§ DOCUMENT
----

Were You Turned Down For That Job?

By chasww | Articles

You are being harshly and sometimes unfairly judged when you go into a job interview. There are just too many variables to account for all of the possible ways you can be rejected

Applicants to big name colleges like Harvard and Stanford face huge odds in getting in too. Only about 1 out of 5 applicants is truly qualified to get in. So do these schools accept this 20%?


They go through further analysis to determine whom they believe is the best qualified. They only take about 1 out of 4 of the "qualified" applicants even though they have no correlated data that suggests that their additional criterion helps them to pick the best of the best.

But it makes them feel good and justified in their ultra-strict and secretive selection process. They have "standards" that must be met regardless of the outcome that is or could have been.

----

§ STORED DATA
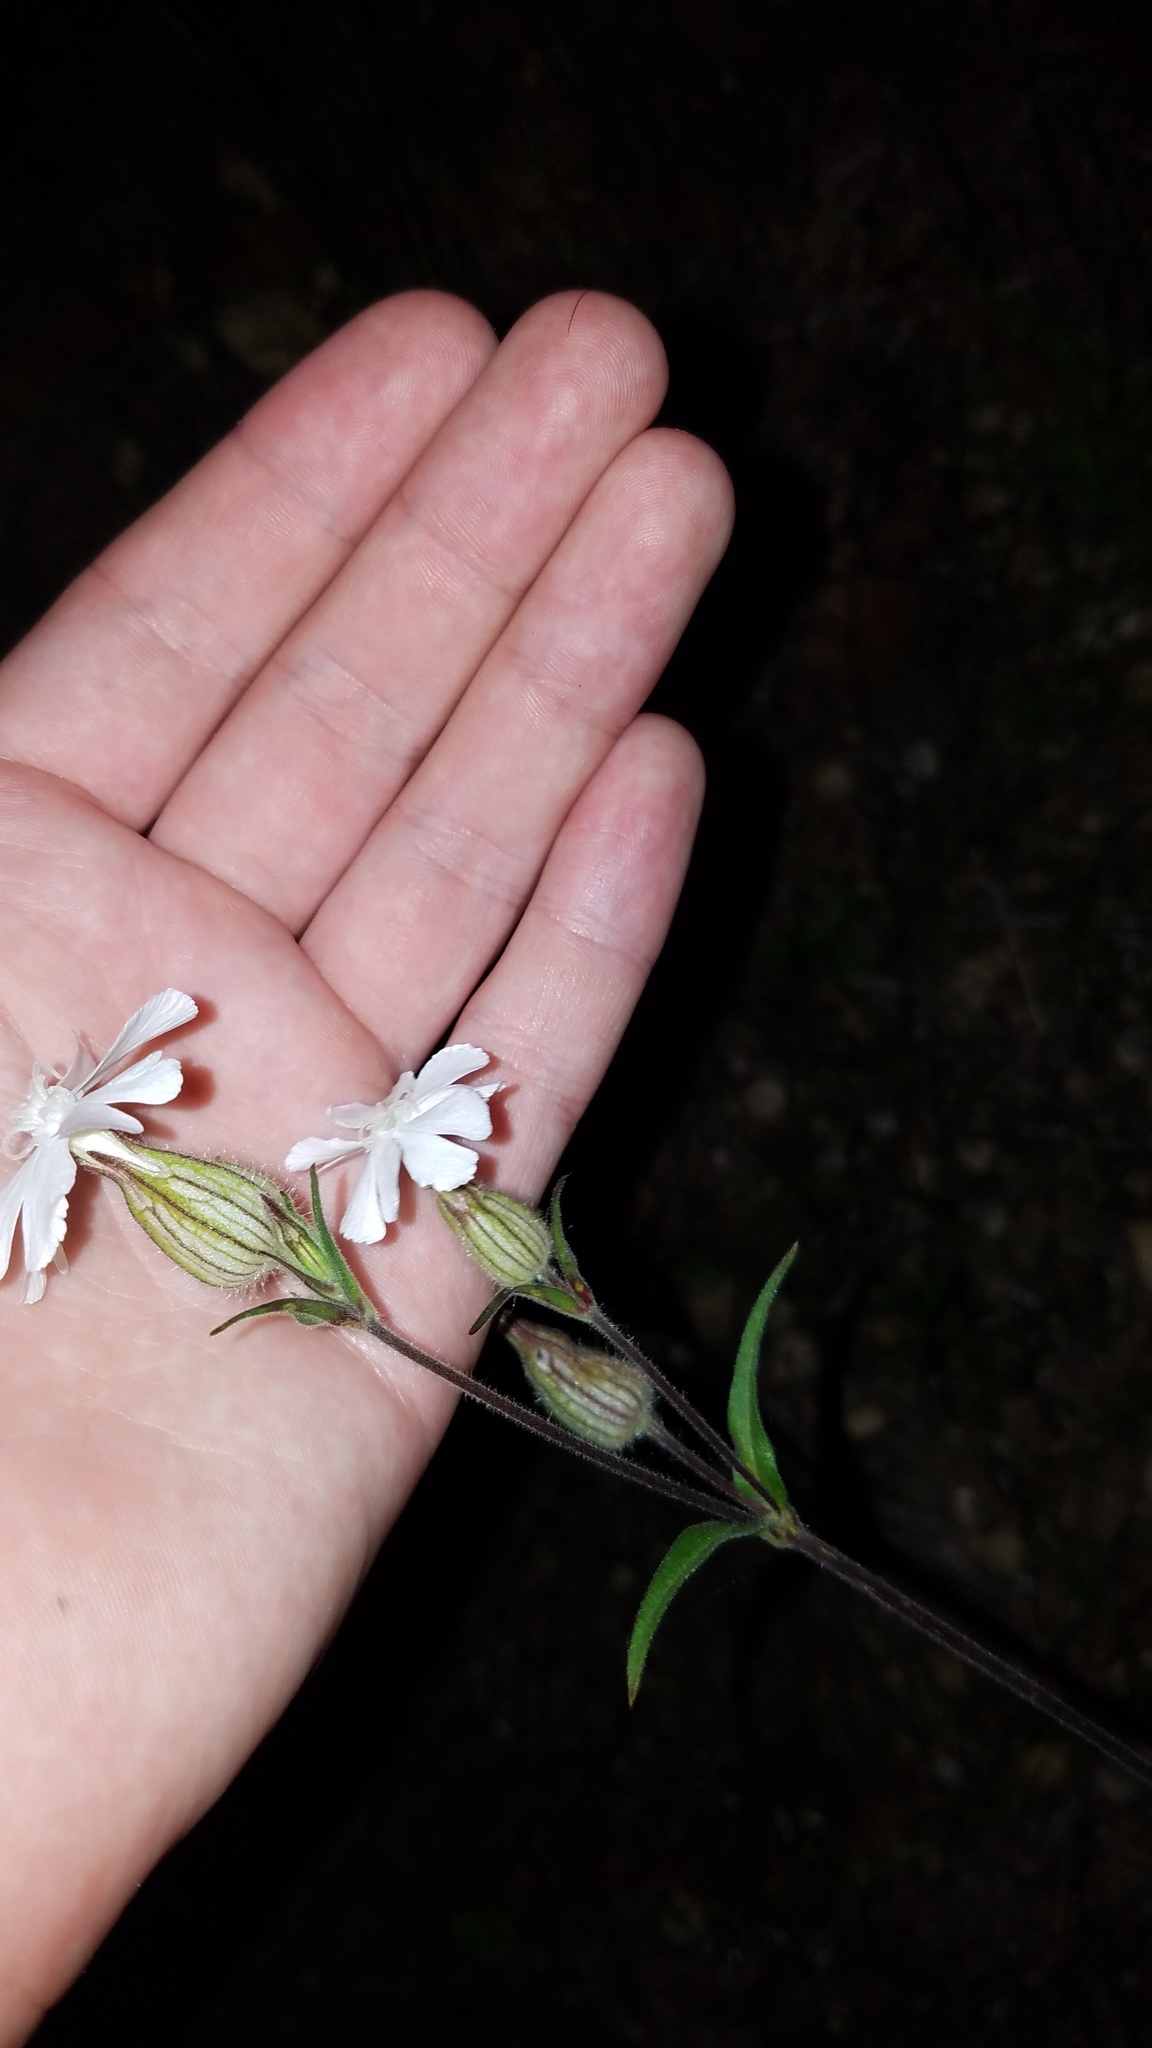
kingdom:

----

§ WRITTEN PROBLEM
Pick up the article about being turned down for a job after its final sentence and carry it forward. This material plays no part in the work.

§ ANSWER FOR THIS EXERCISE
75% of the applicants are turned away. Very good, qualified applicants are turned away for what appears to be a fairly random selection criteria.​

If this happens at the most prestigious and expensive institutions, what do you think is happening in corporate America? What is happening at the smaller businesses that don't have the resources of bigger companies?​

Just because you did not get the job, that does not mean that you were not qualified or that you wouldn't be a stellar performer. It may just mean that you didn't pass some ad hoc decision process.​

Graduating college with a high GPA means that you perform well in a very structured environment, learning things that may not have much real world application, can memorize large sets of data and you don't choke on exams. How well does that correlate into the business world? Personally, I think too much emphasis is placed on GPA, but what else does a hiring manager have to go on?​

Initiative, drive, character and personality are the things that are most important to success and achievement. ​The first two can be displayed with a track record in school, extra-curricular activities and a track record of experience and results.

But how does one display the right character and personality? It doesn't fit very well onto a resume.

As Jim Collins said in "Good to Great", you need to get "the right people on the bus". And the right people are the ones with the same vision that the company has. Learning the details of what is required in the job is relatively unimportant.

You too want to be on the right bus that is headed in the direction that you want your career to go. You too need to be looking for the right company to join that meets or exceeds your expectations.

Normal job interviews have both parties acting their parts; both sides showing the best of what they have to offer. Neither side get a true look at the opportunities in front of them.

What to do?

Don't do job interviews!

Find another way to meet that is real, natural and drops the pretentious barrier to an honest dialog.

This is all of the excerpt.